**What you have to do:** Update the entries below so that "Google Pay" becomes "LINE Pay" wherever it appears, and change nothing else. Give back only the text and leave out the pictures.

Page images and the text taken from them
────────────────────────────────────────

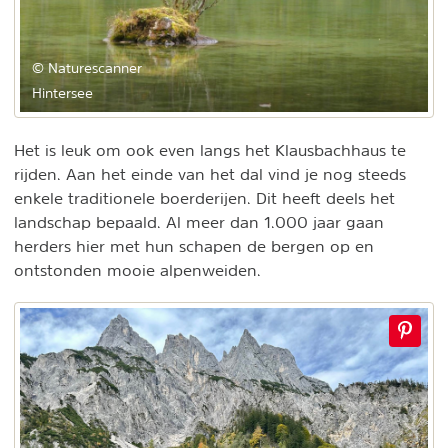
© Naturescanner
Hintersee
Het is leuk om ook even langs het Klausbachhaus te
rijden. Aan het einde van het dal vind je nog steeds
enkele traditionele boerderijen. Dit heeft deels het
landschap bepaald. Al meer dan 1.000 jaar gaan
herders hier met hun schapen de bergen op en
ontstonden mooie alpenweiden.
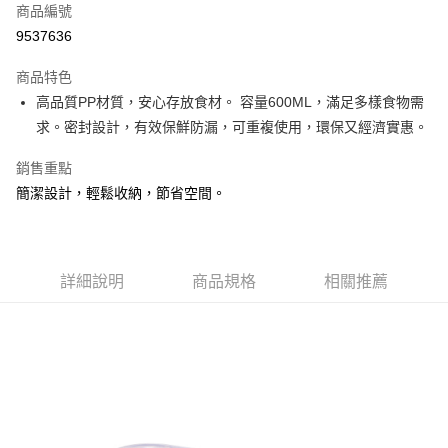
商品編號
Apple Pay
9537636
街口支付
商品特色
悠遊付
高品質PP材質，安心存放食材。 容量600ML，滿足多樣食物需
Google Pay
求。密封設計，有效保鮮防漏，可重複使用，環保又經濟實惠。
AFTEE先享後付
銷售重點
相關說明
簡潔設計，輕鬆收納，節省空間。
【關於「AFTEE先享後付」】
ATM付款
AFTEE先享後付是「在收到商品之後才付款」的支付方式。 讓您購物簡單
便利好安心！
１．簡單：不需註冊會員、不需綁卡、不需儲值。
運送方式
２．便利：只要手機號碼，簡訊認證，即可結帳。
詳細說明
商品規格
相關推薦
３．安心：先確認商品／服務後，再付款。
全家取貨付款
每筆NT$60，滿NT$599(含以上)免運費
【「AFTEE先享後付」結帳流程】
１．於結帳方式選擇「AFTEE先享後付」後，將跳轉至「AFTEE先享後付」
付款後全家取貨
結帳頁面，進行簡訊認證並確認金額後，即可完成結帳。
２．訂單成立數日內，您將收到繳費通知簡訊。
每筆NT$60，滿NT$599(含以上)免運費
３．收到繳費通知簡訊後14天內，點擊此簡訊中的連結，可透過四大超商／
ATM／網路銀行／等多元方式進行付款，方視為交易完成。
7-11取貨付款
※ 請注意：結帳手續完成當下不需立刻繳費，但若您需要取消訂單，請聯絡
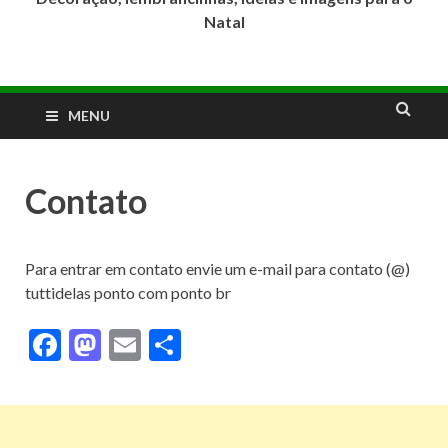
Natal
MENU
Contato
Para entrar em contato envie um e-mail para contato (@)
tuttidelas ponto com ponto br
F
M
E
S
ac
as
m
h
e
to
ai
ar
b
d
l
e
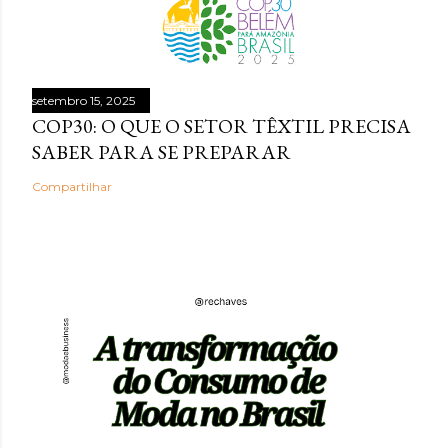
setembro 15, 2025
COP30: O QUE O SETOR TÊXTIL PRECISA
SABER PARA SE PREPARAR
Compartilhar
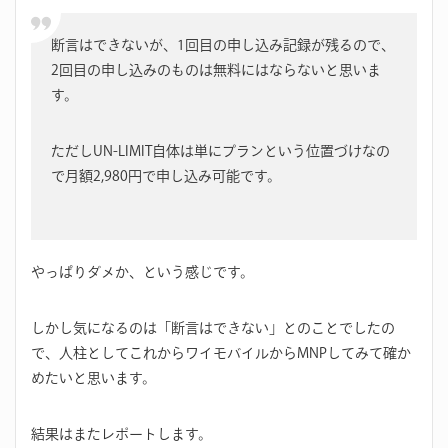
断言はできないが、1回目の申し込み記録が残るので、
2回目の申し込みのものは無料にはならないと思いま
す。
ただしUN-LIMIT自体は単にプランという位置づけなの
で月額2,980円で申し込み可能です。
やっぱりダメか、という感じです。
しかし気になるのは「断言はできない」とのことでしたの
で、人柱としてこれからワイモバイルからMNPしてみて確か
めたいと思います。
結果はまたレポートします。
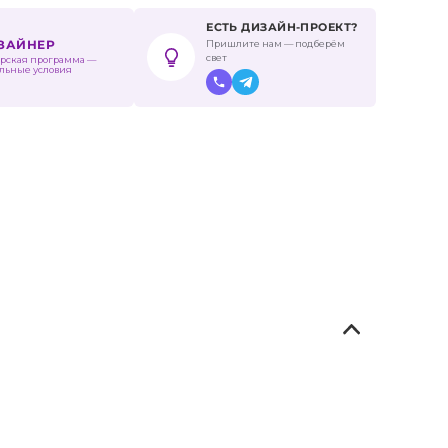
ЕСТЬ ДИЗАЙН-ПРОЕКТ?
Пришлите нам — подберём
ИЗАЙНЕР
свет
рская программа —
льные условия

────────────────────────────────────────

**Answer section:**
© Naturescanner
Hintersee
Het is leuk om ook even langs het Klausbachhaus te
rijden. Aan het einde van het dal vind je nog steeds
enkele traditionele boerderijen. Dit heeft deels het
landschap bepaald. Al meer dan 1.000 jaar gaan
herders hier met hun schapen de bergen op en
ontstonden mooie alpenweiden.
商品編號
Apple Pay
9537636
街口支付
商品特色
悠遊付
高品質PP材質，安心存放食材。 容量600ML，滿足多樣食物需
LINE Pay
求。密封設計，有效保鮮防漏，可重複使用，環保又經濟實惠。
AFTEE先享後付
銷售重點
相關說明
簡潔設計，輕鬆收納，節省空間。
【關於「AFTEE先享後付」】
ATM付款
AFTEE先享後付是「在收到商品之後才付款」的支付方式。 讓您購物簡單
便利好安心！
１．簡單：不需註冊會員、不需綁卡、不需儲值。
運送方式
２．便利：只要手機號碼，簡訊認證，即可結帳。
詳細說明
商品規格
相關推薦
３．安心：先確認商品／服務後，再付款。
全家取貨付款
每筆NT$60，滿NT$599(含以上)免運費
【「AFTEE先享後付」結帳流程】
１．於結帳方式選擇「AFTEE先享後付」後，將跳轉至「AFTEE先享後付」
付款後全家取貨
結帳頁面，進行簡訊認證並確認金額後，即可完成結帳。
２．訂單成立數日內，您將收到繳費通知簡訊。
每筆NT$60，滿NT$599(含以上)免運費
３．收到繳費通知簡訊後14天內，點擊此簡訊中的連結，可透過四大超商／
ATM／網路銀行／等多元方式進行付款，方視為交易完成。
7-11取貨付款
※ 請注意：結帳手續完成當下不需立刻繳費，但若您需要取消訂單，請聯絡
Natal
MENU
Contato
Para entrar em contato envie um e-mail para contato (@)
tuttidelas ponto com ponto br
F
M
E
S
ac
as
m
h
e
to
ai
ar
b
d
l
e
setembro 15, 2025
COP30: O QUE O SETOR TÊXTIL PRECISA
SABER PARA SE PREPARAR
Compartilhar
断言はできないが、1回目の申し込み記録が残るので、
2回目の申し込みのものは無料にはならないと思いま
す。
ただしUN-LIMIT自体は単にプランという位置づけなの
で月額2,980円で申し込み可能です。
やっぱりダメか、という感じです。
しかし気になるのは「断言はできない」とのことでしたの
で、人柱としてこれからワイモバイルからMNPしてみて確か
めたいと思います。
結果はまたレポートします。
ЕСТЬ ДИЗАЙН-ПРОЕКТ?
Пришлите нам — подберём
ИЗАЙНЕР
свет
рская программа —
льные условия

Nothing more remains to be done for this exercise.